Start of DOCUMENT SECTION
The shape parameters ηk (k = 1,2) decide the steepness of the tumor incidence and mortality, respectively, independent of the dose. The scale parameters λ1 and λ2 multiplied by the log-linear term are related to the dose and would determine the average time-to-tumor onset and time-to-death from competing risks in the control group (X = 0), respectively. The data on time to event (t) and event status (Y) for each animal were determined using the following procedure. For incidental tumors, the time-to-non-lethal tumor onset (t1) and time-to-death (t2) were computed, then the indicator of tumor presence at the time of death (Y) was assigned the value of 1 if t1 ≤ t2 and time-at-death was t = t2. For lethal tumors, the time-to-death from the tumor of interest (t1) and time-to-death from other cause (t2) were computed and the tumor was considered cause of death (Y = 1) if t1 ≤ t2 and the time-to-death t = min{t1,t2}. The two times t1 and t2 were generated independently.

In the first scenario we simulated data from four dose groups X = 0, X = 0.5, X = 1, and X = 2. The simulation study mimics Peddada et al. (Peddada et al. 2005) with a slight modification of the simulation parameters. The mortality shape parameter was fixed at η2 = 5 and the corresponding scale parameter λ2 = 4.48 × 10−8 so that control survival at 24 months is exp(−λ2tη2) = exp(−4.48 × 10−8×245) = 0.7 or exp(−4.48× 10−8×(24/730)5 ×245) = 0.7 when t = 730 days. Three different values of dose effect on competing risk rates [exp(β2) = 1.0, 1.5 and 2.0] ranging from no dose effect on mortality to high dose effect were considered. For tumor onset, we studied three shape parameters 1.5, 3 and 6 and six scale parameters corresponding to rare tumor rate (π = 0.05) and common tumor rate (π = 0.30) in the control group (X = 0) for each shape parameter. In Table 3 are given the parameters used in each simulation study, values of dose effect on tumor onset [exp(β1) = 1.0, 1.5 and 2.0] and the probabilities of Y = 1 (having tumor in the incidental case or death from tumor in the mortality case) for some of the studied conditions. For instance, when η1 = 1.5 and λ1 = 0.0025 (a common tumor scenario), shown in Table 3 are the tumor rates for β1 = β2 = 0 to be 0.3 while for β1 = 0.42 and β2 = 0 the rates increase from 0.30 to 0.52. Tumor rates for rare tumors were also computed for different scenarios, e.g., when η1 = 1.5, λ1 = 0.00038 and β1 = β2 = 0, the rate was 0.05 while for β1 = 0.42 and β2 = 0 the rates increased from 0.05 to 0.11 (table not reported).
End of DOCUMENT SECTION
Start of DATA SECTION
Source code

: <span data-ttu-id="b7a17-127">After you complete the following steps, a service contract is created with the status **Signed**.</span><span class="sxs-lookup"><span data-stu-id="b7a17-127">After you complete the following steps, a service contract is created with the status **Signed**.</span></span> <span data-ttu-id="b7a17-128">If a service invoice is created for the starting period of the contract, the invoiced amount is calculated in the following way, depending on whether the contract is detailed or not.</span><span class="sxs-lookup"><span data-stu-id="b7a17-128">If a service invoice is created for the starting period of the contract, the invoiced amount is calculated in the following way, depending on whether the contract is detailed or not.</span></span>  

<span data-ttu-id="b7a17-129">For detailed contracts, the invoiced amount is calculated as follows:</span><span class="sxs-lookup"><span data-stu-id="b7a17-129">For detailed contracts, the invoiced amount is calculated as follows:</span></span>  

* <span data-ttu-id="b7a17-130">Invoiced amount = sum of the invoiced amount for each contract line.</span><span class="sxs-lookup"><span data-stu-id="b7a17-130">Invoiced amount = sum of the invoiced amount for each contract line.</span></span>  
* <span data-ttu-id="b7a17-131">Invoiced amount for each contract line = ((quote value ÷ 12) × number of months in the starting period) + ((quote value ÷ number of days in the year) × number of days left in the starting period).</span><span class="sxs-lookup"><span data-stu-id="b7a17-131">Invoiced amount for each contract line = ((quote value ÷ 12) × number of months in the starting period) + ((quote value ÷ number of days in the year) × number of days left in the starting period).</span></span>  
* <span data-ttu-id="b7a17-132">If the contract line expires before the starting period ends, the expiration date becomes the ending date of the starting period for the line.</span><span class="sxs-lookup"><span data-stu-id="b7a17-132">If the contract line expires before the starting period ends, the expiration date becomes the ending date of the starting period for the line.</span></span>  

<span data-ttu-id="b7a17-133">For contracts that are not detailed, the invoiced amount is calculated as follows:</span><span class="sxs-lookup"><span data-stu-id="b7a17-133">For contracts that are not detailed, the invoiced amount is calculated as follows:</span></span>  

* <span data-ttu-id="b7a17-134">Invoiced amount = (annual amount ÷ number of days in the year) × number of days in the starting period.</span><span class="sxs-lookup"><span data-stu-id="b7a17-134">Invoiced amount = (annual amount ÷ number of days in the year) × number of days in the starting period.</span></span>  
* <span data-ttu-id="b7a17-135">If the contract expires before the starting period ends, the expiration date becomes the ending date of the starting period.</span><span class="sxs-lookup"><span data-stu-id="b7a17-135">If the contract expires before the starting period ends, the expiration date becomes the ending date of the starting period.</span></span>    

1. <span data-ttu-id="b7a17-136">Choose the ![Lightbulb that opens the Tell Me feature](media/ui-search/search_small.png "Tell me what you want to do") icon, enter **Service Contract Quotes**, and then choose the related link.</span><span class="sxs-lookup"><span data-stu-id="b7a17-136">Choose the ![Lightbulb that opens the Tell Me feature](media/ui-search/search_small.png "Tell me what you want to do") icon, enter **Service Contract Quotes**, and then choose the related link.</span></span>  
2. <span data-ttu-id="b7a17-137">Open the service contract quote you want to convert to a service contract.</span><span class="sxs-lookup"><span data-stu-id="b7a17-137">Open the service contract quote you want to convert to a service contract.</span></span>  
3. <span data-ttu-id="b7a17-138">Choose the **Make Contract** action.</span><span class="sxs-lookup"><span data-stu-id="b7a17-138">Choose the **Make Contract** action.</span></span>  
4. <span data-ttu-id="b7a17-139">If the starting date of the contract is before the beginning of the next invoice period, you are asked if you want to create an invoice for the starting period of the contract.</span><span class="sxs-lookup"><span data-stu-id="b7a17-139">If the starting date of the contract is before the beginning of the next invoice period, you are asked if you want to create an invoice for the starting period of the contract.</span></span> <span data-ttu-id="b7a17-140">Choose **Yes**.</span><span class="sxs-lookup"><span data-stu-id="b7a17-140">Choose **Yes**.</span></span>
End of DATA SECTION
WHAT TO WORK ON:
a) Recast the paragraph of the tumor simulation passage that begins "The shape parameters ηk" as a short list that keeps its main facts.
b) Write the next part of the tumor simulation passage, starting after its last sentence.

OUTPUTS FOR THE TASKS:
a)
- The shape parameters ηk (k = 1,2) set the steepness of tumor incidence and mortality, respectively, independent of dose.
- The scale parameters λ1 and λ2, multiplied by the log-linear term, relate to dose. They determine the average time-to-tumor onset and time-to-death from competing risks, respectively, in the control group (X = 0).
- Incidental tumors: the time-to-non-lethal tumor onset (t1) and the time-to-death (t2) were computed. Y = 1 (tumor present at death) if t1 ≤ t2, and the time at death is t = t2.
- Lethal tumors: the time-to-death from the tumor of interest (t1) and the time-to-death from other causes (t2) were computed. The tumor is the cause of death (Y = 1) if t1 ≤ t2, and t = min{t1,t2}.
- The times t1 and t2 were generated independently.

b)
Table 3
Probability of having an event (death for incidental tumor and death due to tumor for lethal tumor) for selected parameters of overall tumor rate and overall mortality rate. Four dose groups with doubling spacing and n = 50 per group (η2 = 5.0 ...

In the second scenario we simulated data with three dose-groups in which there were 100 animals in each group. The doses were evenly spaced with X = 0 (control), X = 1 (low dose) and X = 2 (high dose). In simulating the data, a Weibull tumor onset distribution with two shape parameters, 4.2 for the censored and 6.4 for those that died with tumor and two scale parameters 0.001010 and 0.001205 taken from fitting a Weibull model to liver carcinoma data from a B6C3F1 mouse study were used. This was done by considering seven different dose effects on tumor onset or tumor lethality [exp(β1) = 0.6, 1.0, 1.4, 1.6, 1.8, 2.0, and 2.2] and three dose effects on competing risk rates [exp(β2) = 0.6, 1.0, and 1.4] that lead to seven different overall tumor onset probabilities and three different competing risk rates.

The type-I error rate and power evaluations for a two-sided test were based on a nominal significance level of 5%. Two thousand simulated datasets for each of the different parameter configurations were generated and these would have a margin of error about 1%. Analysis was then made using the Cochran-Armitage, logistic regression, poly-k (k = 1.5, 2.0, 3.0, 4.0, 5.0, and 6.0) and log-rank tests of trend. We also considered some potential re-weighting schemes for the poly-k test (mentioned in the introduction and discussion sections) that use different weighting schemes for tumor free deaths and hence the contribution of these animals to the denominator of the test statistic.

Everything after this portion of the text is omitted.